The IPO market is a real party animal. It’s the soul of the dancefloor when things are in full swing and sulks in the corner complaining that ‘nobody’s fun anymore’ when everyone else has gone home. It looks back at 2021 with fond memories but can’t help cringing – having drunk too much punch early on, there were fun times for sure, but regrets drifted in, and the hangover lasted well into 2022.
With the music having been firmly turned off since, it’s only now that the IPO market is waking up from a doze – but how it’s faring and whether there’s even a party to go to remains to be seen.
Reluctantly moving on from the party metaphor, let’s put the IPO market of recent years in context with data.
Source: Bloomberg, Tellworth Investments, as at 20 September 2023
Source: Bloomberg, Tellworth Investments, as at 20 September 2023
It’s worth commenting that, despite the UK IPO market having been singled out as being deathly quiet of late, the trend is broadly similar in the US: 2021 was a clear peak in terms of activity and things have remained notably subdued since.
More recently there have been signs of life, however, with a rise in interest levels having been fuelled by some higher profile IPOs in the US (e.g. ARM and Instacart). Over here in the UK, whilst there have been a handful of recent listings, the rumble of enthusiasm still feels more like a gurgle – but we think the pick-up is coming.
We believe that the UK market remains an attractive place to IPO, offering a robust regulatory system balanced against relatively low costs to list. It’s worth reminding that the UK punches well above its weight as an exchange for IPOs, representing around 5% of global listings – around double its proportionate contribution to global GDP.
Furthermore, with the Treasury and Financial Conduct Authority now conducting reviews into the UK as an IPO destination, there is potential for further measures to be introduced to enhance its position.
What would it take to get the UK’s IPO market going again? We think a combination of increased risk appetite, improved liquidity and macro stability. These aspects are linked and, whilst all three have been lacking in the UK, as reflected in trough sentiment and valuations close to relative lows, we see an improving outlook from here.
Should a degree of optimism begin to translate into an improvement of flows into UK equities and rising investor demand for new listings, this should give more private companies the confidence to list and feed the process.
However, when the UK IPO market does open up again, we won’t necessarily be waiting with open arms.
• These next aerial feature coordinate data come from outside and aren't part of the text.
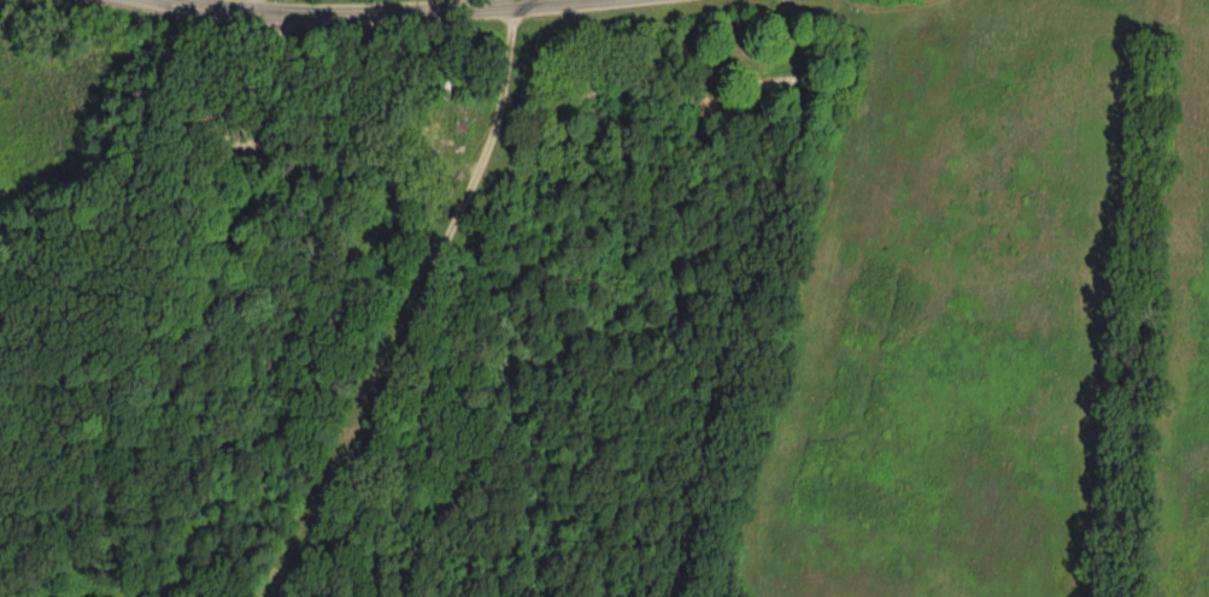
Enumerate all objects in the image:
road: (369, 18)
building: (768, 87)
building: (449, 139)
road: (441, 299)

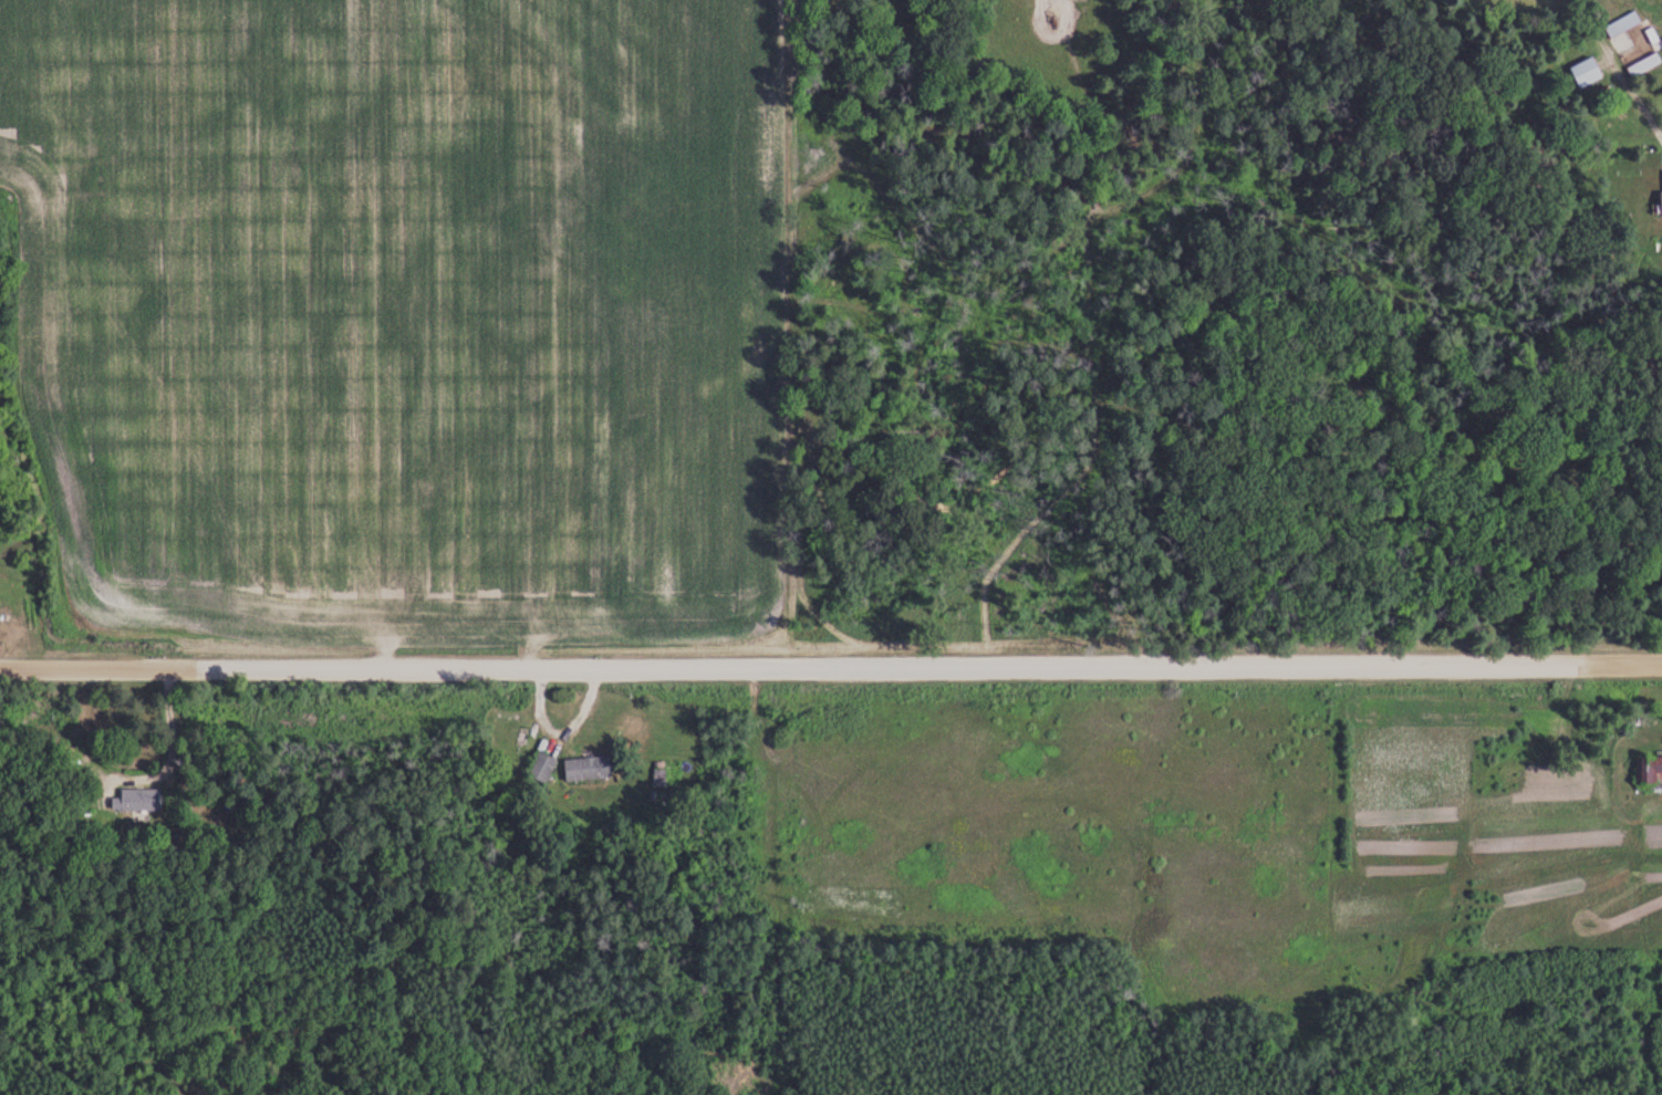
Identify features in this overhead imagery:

IPOs are a useful source of new investment ideas but not a magical route to performance – though the association with buoyant markets may rose-tint investors’ spectacles somewhat. The performance to date of recent years’ IPOs across both the UK and US should be reason enough for investors to keep their guard up.
Source: Bloomberg, Tellworth Investments, as at 20 September 2023
Obviously but crucially, all IPOs are different, and it really boils down to seeking decent companies at attractive valuations. There are many IPO success stories in the UK – Alpha Group and Watches of Switzerland being positive examples that we’ve historically invested in – but also many failures. The performance of the ‘website and warehouse’ focused IPO vintage of 2021 being a case in point on the latter.
Our assessment of IPOs follows the same process we deploy for any investment being considered but preferably with the higher degree of scepticism that the lack of listed track record should require. This leads to an implicit overlay to the investment process for IPOs – let’s call it ‘why why why’ (just coined):
- Why now? – Seller motivation? Skin in the game post listing? Listing on peak financials? Dressed for sale?
- Why this business? – What’s differentiated about it? Fits with what we normally look for in companies?
- Why not everything else? – What makes it attractive vs the several hundred listed companies already available?
As always, the day job remains to find the best investment opportunities we can in the UK equity market, and we welcome the prospect of a healthier IPO market as both a sign and a symptom of investor appetite returning. In terms of the timing, we say let’s get the party started.
James Gerlis, co-manager of the TM Tellworth UK Smaller Companies fund. The views expressed above should not be taken as investment advice.